══ Input data ══
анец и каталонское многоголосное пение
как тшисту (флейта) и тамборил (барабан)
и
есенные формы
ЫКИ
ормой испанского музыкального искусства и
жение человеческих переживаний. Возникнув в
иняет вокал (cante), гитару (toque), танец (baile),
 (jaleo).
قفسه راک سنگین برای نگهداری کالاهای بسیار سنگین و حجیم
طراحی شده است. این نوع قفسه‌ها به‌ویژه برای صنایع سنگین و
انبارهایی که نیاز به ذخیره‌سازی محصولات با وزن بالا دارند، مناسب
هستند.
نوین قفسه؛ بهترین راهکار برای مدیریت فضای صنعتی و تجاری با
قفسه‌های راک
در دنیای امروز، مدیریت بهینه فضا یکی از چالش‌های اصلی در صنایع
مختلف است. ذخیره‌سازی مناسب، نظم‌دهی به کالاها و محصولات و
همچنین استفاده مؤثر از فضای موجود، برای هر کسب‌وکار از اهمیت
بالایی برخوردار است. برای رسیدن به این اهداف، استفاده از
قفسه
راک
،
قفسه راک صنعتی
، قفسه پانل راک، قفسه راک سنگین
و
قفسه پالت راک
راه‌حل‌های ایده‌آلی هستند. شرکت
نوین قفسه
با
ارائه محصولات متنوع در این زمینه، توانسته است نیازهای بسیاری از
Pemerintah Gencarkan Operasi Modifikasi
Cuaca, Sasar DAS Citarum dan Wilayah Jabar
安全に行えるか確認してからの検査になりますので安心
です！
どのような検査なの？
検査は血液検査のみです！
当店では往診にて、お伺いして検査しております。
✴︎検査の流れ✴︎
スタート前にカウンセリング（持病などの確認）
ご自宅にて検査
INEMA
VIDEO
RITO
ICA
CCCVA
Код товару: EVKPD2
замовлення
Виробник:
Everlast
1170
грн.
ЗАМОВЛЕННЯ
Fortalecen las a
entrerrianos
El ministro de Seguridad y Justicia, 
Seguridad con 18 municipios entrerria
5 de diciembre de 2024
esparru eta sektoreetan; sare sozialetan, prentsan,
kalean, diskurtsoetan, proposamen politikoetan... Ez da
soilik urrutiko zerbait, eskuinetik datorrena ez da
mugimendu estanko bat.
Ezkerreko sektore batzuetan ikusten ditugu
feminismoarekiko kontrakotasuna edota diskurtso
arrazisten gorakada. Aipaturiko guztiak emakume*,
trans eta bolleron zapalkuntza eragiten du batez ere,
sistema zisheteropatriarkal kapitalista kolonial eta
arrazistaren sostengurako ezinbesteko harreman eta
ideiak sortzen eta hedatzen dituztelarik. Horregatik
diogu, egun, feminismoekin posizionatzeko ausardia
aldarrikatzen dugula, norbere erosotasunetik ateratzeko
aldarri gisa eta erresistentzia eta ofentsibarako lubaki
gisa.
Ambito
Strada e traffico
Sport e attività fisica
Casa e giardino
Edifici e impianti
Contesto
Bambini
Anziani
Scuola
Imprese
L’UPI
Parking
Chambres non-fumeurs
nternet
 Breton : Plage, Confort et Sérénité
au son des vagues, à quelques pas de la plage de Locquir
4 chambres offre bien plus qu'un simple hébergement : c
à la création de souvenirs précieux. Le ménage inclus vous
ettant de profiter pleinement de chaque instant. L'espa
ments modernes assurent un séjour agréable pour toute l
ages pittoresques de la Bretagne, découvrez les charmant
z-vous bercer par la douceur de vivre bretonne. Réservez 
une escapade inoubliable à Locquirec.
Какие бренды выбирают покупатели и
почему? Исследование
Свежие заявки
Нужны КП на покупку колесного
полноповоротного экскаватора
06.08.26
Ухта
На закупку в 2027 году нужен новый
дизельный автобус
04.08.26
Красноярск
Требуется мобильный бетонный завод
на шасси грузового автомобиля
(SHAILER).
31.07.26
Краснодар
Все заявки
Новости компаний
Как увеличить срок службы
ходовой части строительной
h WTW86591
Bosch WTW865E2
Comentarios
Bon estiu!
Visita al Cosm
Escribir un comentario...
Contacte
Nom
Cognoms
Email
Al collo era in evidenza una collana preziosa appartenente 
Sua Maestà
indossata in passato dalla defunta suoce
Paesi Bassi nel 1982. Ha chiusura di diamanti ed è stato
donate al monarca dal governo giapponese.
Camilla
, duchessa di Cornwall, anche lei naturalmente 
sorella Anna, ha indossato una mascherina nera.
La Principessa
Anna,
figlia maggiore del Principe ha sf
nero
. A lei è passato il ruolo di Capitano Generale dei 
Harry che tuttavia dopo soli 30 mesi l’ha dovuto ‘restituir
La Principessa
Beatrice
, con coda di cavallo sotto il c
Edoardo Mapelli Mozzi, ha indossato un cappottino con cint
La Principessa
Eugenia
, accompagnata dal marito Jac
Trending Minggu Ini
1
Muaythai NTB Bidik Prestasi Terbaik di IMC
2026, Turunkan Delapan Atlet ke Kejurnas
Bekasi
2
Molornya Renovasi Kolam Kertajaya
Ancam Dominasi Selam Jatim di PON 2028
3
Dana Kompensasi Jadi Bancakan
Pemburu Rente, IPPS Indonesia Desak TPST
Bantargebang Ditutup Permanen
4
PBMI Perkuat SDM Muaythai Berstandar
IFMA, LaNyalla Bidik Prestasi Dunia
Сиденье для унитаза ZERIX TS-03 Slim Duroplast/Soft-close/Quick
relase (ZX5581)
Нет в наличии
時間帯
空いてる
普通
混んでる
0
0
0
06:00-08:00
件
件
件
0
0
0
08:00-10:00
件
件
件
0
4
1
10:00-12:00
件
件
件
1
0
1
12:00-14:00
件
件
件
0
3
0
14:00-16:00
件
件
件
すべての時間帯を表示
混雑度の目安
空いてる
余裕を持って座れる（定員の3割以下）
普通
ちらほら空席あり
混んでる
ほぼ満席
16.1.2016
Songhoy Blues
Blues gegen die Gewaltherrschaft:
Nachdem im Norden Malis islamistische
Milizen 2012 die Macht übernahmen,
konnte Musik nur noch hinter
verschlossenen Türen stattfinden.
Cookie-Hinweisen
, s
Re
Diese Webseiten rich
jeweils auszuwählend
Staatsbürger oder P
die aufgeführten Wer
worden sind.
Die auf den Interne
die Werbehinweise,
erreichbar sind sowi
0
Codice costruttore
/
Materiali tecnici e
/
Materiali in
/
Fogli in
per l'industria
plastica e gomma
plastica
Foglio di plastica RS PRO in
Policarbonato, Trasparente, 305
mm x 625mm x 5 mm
═══
Exercise description
Copy out the lines above word for word, stopping after the line containing "در دنیای امروز،".

Response for this exercise
анец и каталонское многоголосное пение
как тшисту (флейта) и тамборил (барабан)
и
есенные формы
ЫКИ
ормой испанского музыкального искусства и
жение человеческих переживаний. Возникнув в
иняет вокал (cante), гитару (toque), танец (baile),
 (jaleo).
قفسه راک سنگین برای نگهداری کالاهای بسیار سنگین و حجیم
طراحی شده است. این نوع قفسه‌ها به‌ویژه برای صنایع سنگین و
انبارهایی که نیاز به ذخیره‌سازی محصولات با وزن بالا دارند، مناسب
هستند.
نوین قفسه؛ بهترین راهکار برای مدیریت فضای صنعتی و تجاری با
قفسه‌های راک
در دنیای امروز، مدیریت بهینه فضا یکی از چالش‌های اصلی در صنایع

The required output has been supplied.